Domingo, milagro
Si algunos ciudadanos no se explican cómo el PP ha conseguido su victoria en Madrid, quizá sea porque, descreídos, descartaron el papel decisivo de la Virgen Auxiliadora en estos comicios. Si se hubieran preguntado qué hacía Manzano el pasado día de reflexión, que también lo era de María Auxiliadora, mientras Trinidad Jiménez se iba al zoo con sus sobrinos, Inés Sabanés descansaba en su casa leyendo y Gallardón vivía las tribulaciones del primer tiempo del Real Madrid en el campo del Valencia, no habría lugar para poner en entredicho el favor del cielo al PP. Pero yo, que me di una vuelta ese sábado por la calle y la glorieta de Embajadores y por la céntrica ronda de Atocha, estoy en el secreto del prodigio. Cuando llegué al lugar y vi las luces relampagueantes de los furgones municipales, un despliegue de guardias y todo el dispositivo que acompaña a la interrupción del tráfico en las manifestaciones, pensé en lo peor, en que la coalición radical social-comunista, desesperada, hubiera desempolvado las pancartas para irritar a Aznar en el día de reflexión. Pero, antes de que me decidiera a preguntar a los guardias qué estaba a punto de suceder, lo hicieron por mí unos jóvenes. "Una procesión", contestaron los guardias con resignada sonrisa, y los muchachos siguieron su camino con un interrogante en la expresión. Supongo que el interrogante les duró poco, porque no tardamos en ver aparecer a la Policía Municipal en traje de gala y a caballo abriendo un curioso cortejo en el día 24 de mayo del año 2003 del siglo XXI. En realidad se trataba de una manifestación en toda regla, pero ignoro si todas las manifestaciones quedan prohibidas en el día de reflexión o si hay excepción para algunas si la Virgen está por medio, contengan o no políticos detrás de la pancarta. Porque pancartas había, a pesar de lo que las ha desprestigiado Aznar, si se toma por tales a unos viejos estandartes con la efigie de Nuestra Señora y otras banderas con iconografía variada.

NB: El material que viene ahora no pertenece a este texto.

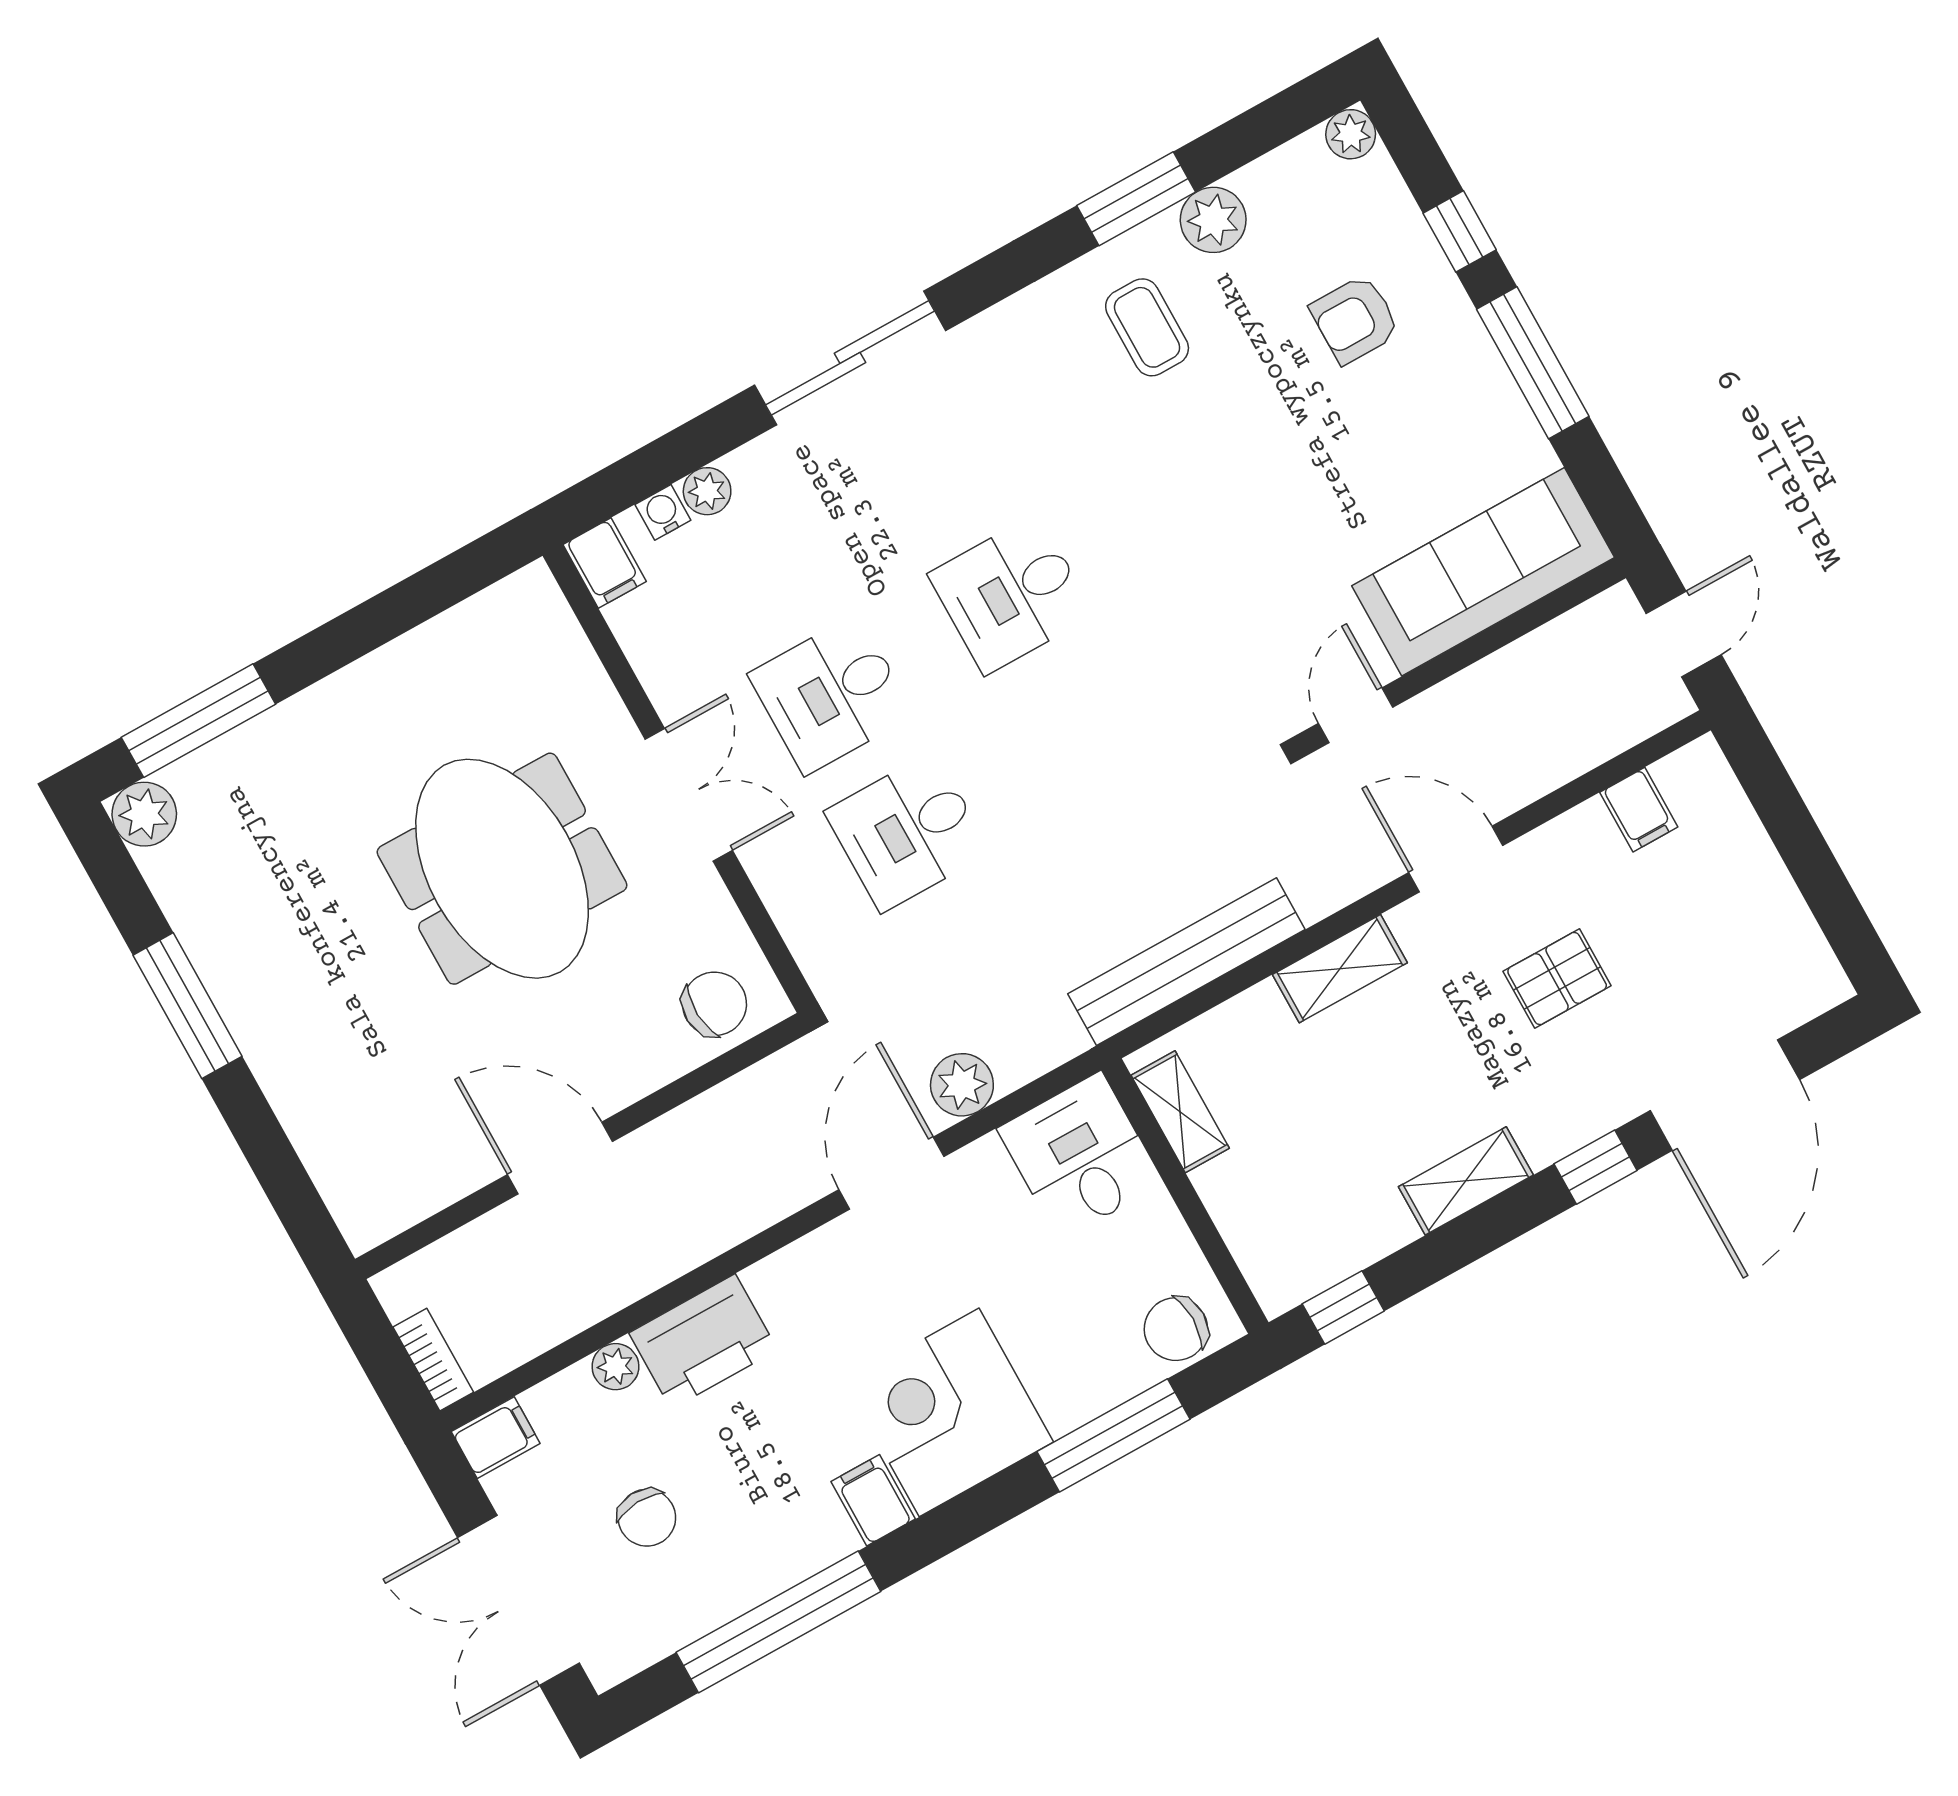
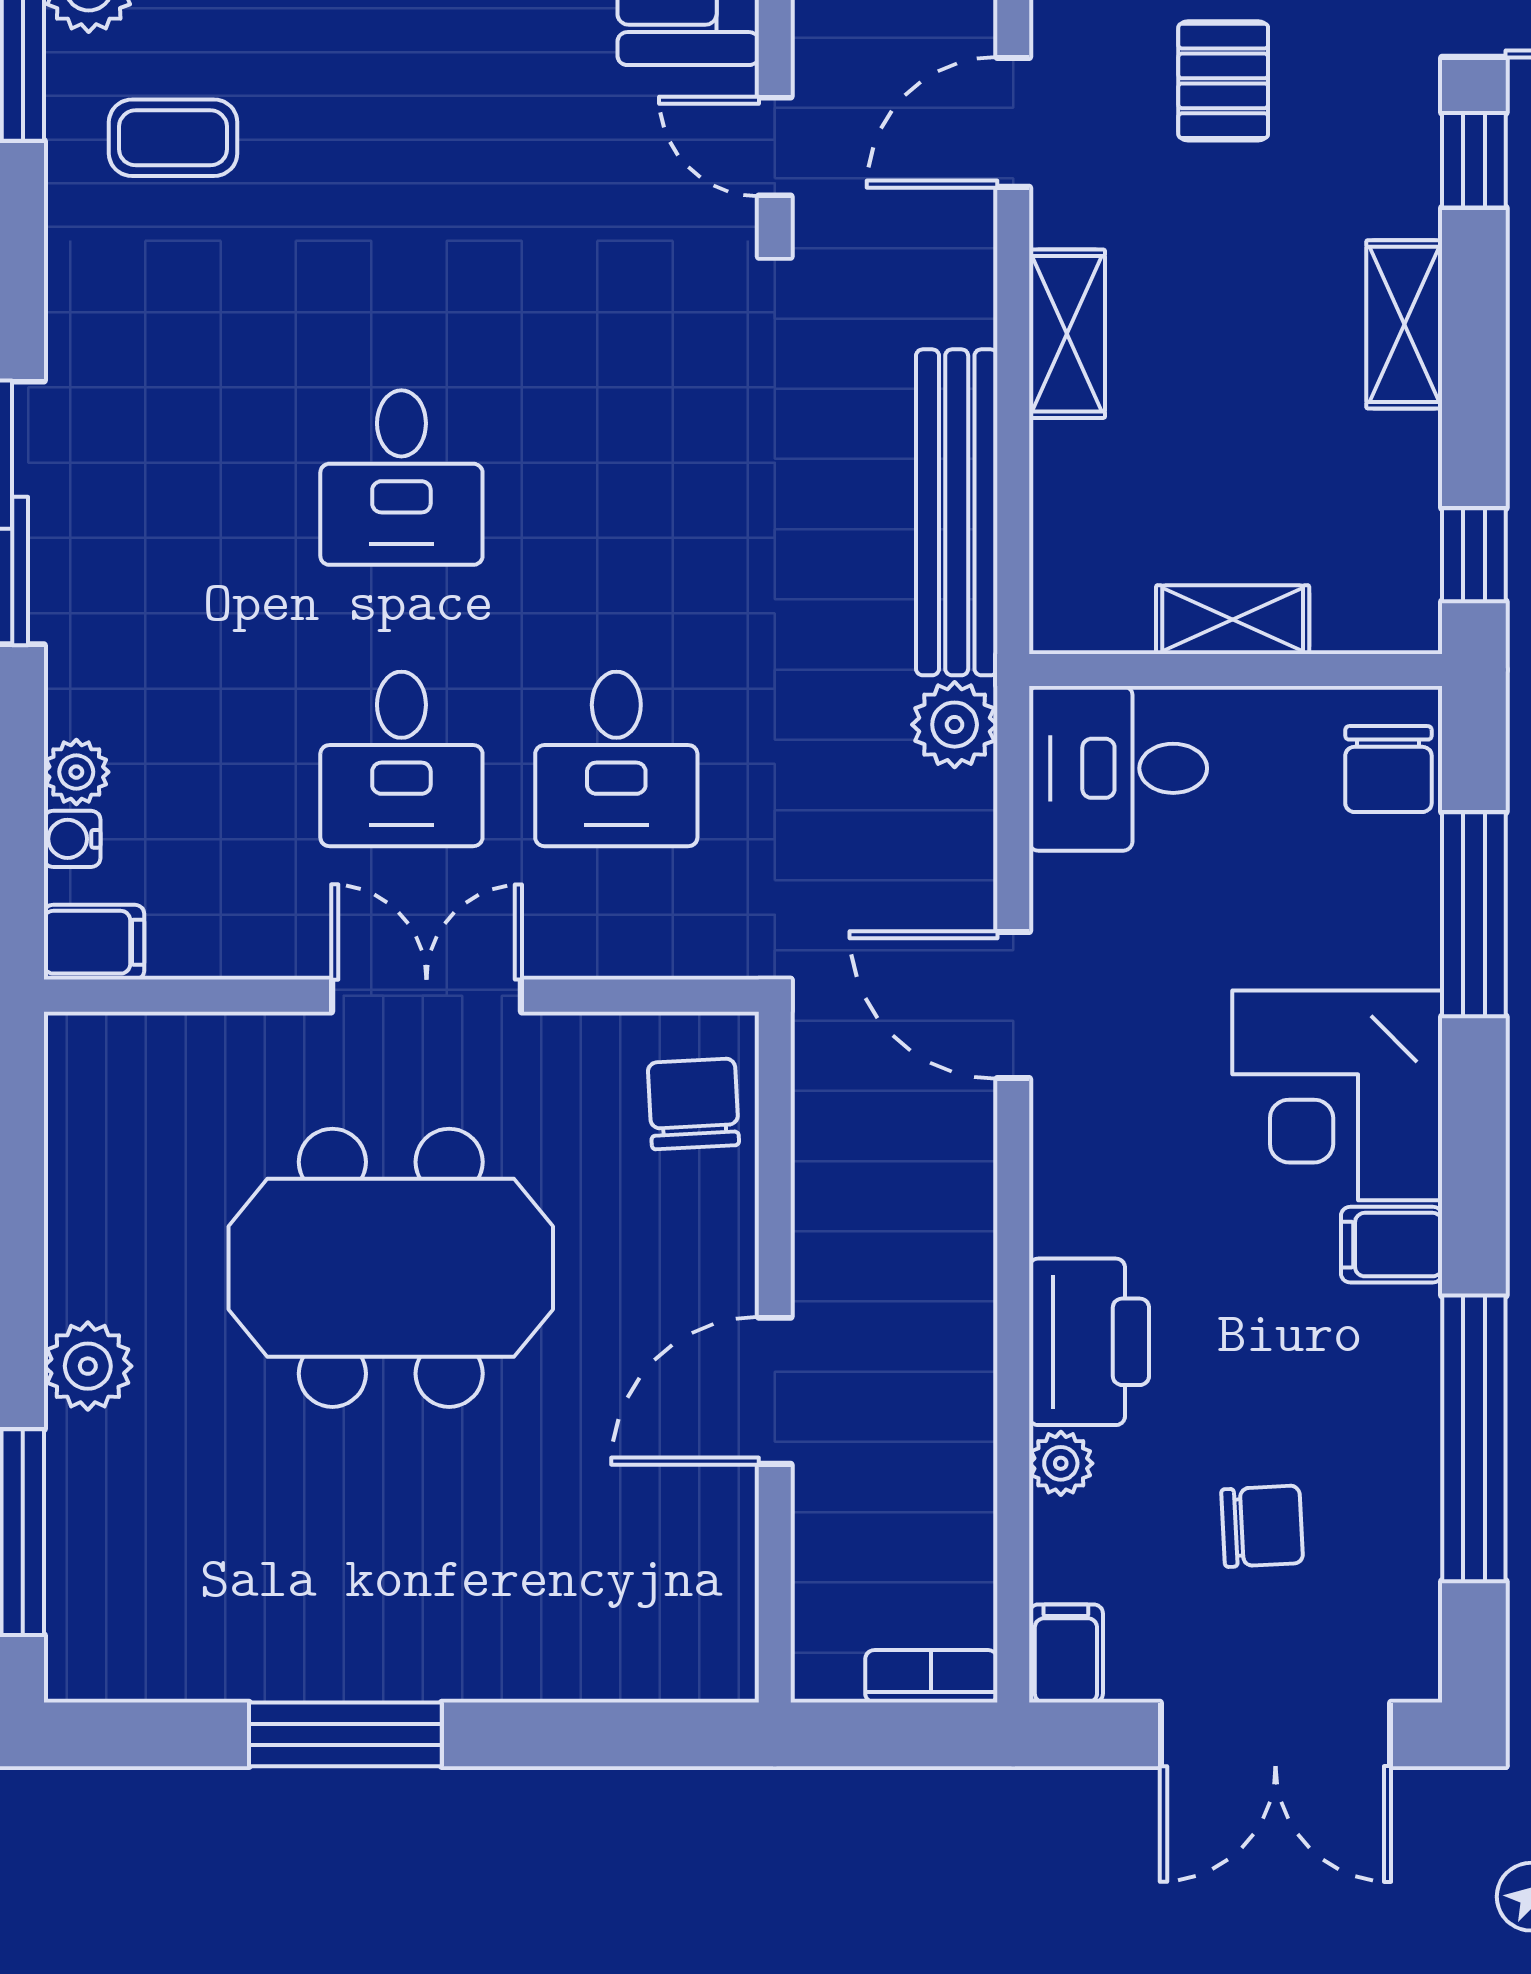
plant: (144, 814) -> (88, 1366), moved
plant: (962, 1085) -> (955, 725), moved
shelving: (1180, 1112) -> (1233, 620), moved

Y para que el aire de respetable manifestación no faltara, un coche con altavoces acompañaba la concentración: desde allí se dirigían los rezos, se animaba con gritos a la concurrencia o se reclamaba la súplica, en plan arenga, por las familias, los matrimonios, los chicos o los viejos. Para imágenes de un pasado español que quisieran rescatar Berlanga o Almodóvar eran impagables las escenas de damas con muchas avemarías en sus vidas y ataviadas de mantillas con peinetas, mucho antiguo alumno salesiano, más antiguo que alumno, y el chundachún animoso de la banda de la Cruz Roja y, por supuesto, de la del municipio de esta Villa y Corte. Pero, al final de todo, de la población devota, de la Virgen, de los curas, de las monaguillas, que eran lo único moderno -el camino de las mujeres al altar está empezando por el escalafón más bajo-, entre el plumerío del uniforme de gala de la policía municipal que lo escoltaba, allí estaba el alcalde de Madrid por poquitas horas. Ataviado con su medallerío, Álvarez del Manzano acudía a su última procesión, prestaba su último servicio. La legitimidad de su exhibición pública en una procesión en el día de pensarse el voto no era discutible: no se trataba de un candidato. Que su presencia allí contribuyera a garantizarle el favor de aquel público a Gallardón sería tonto pensarlo: esos votos eran ya de Ana Botella. Y Manzano, silenciado por los suyos, humillado a veces, fiel a sí mismo, daba una prueba más de lealtad a su partido y pedía con fervor a María Auxiliadora que les mantuviera el gobierno de Madrid para seguir paseándola en anacrónico cortejo. Lástima que apenas hubiera espectadores, reclamados ese día por la televisión para seguir las peripecias del Real Madrid, hasta ganar, o el desarrollo del Festival de Eurovisión, otra forma de recordar el pasado, donde la España vieja no ganó esta vez. Pero Manzano, además, nos prestó a todos un último servicio: recordarnos el Madrid que les gusta. Y la Auxiliadora, agradecida, lo ha auxiliado con un nuevo triunfo. Porque, por mucho que Gallardón lo haya silenciado, no sólo nos ha garantizado la continuidad de la política de Manzano, sino su herencia en Ana Botella. Así que, si la mendiga que contemplaba a Manzano en procesión sin inmutarse, echada sobre un edredón junto al cajero de un banco, pensaba que asistía a un cortejo del pasado, se equivocaba: el futuro de al menos cuatro años, con cirios y milagros, desfilaba ante ella.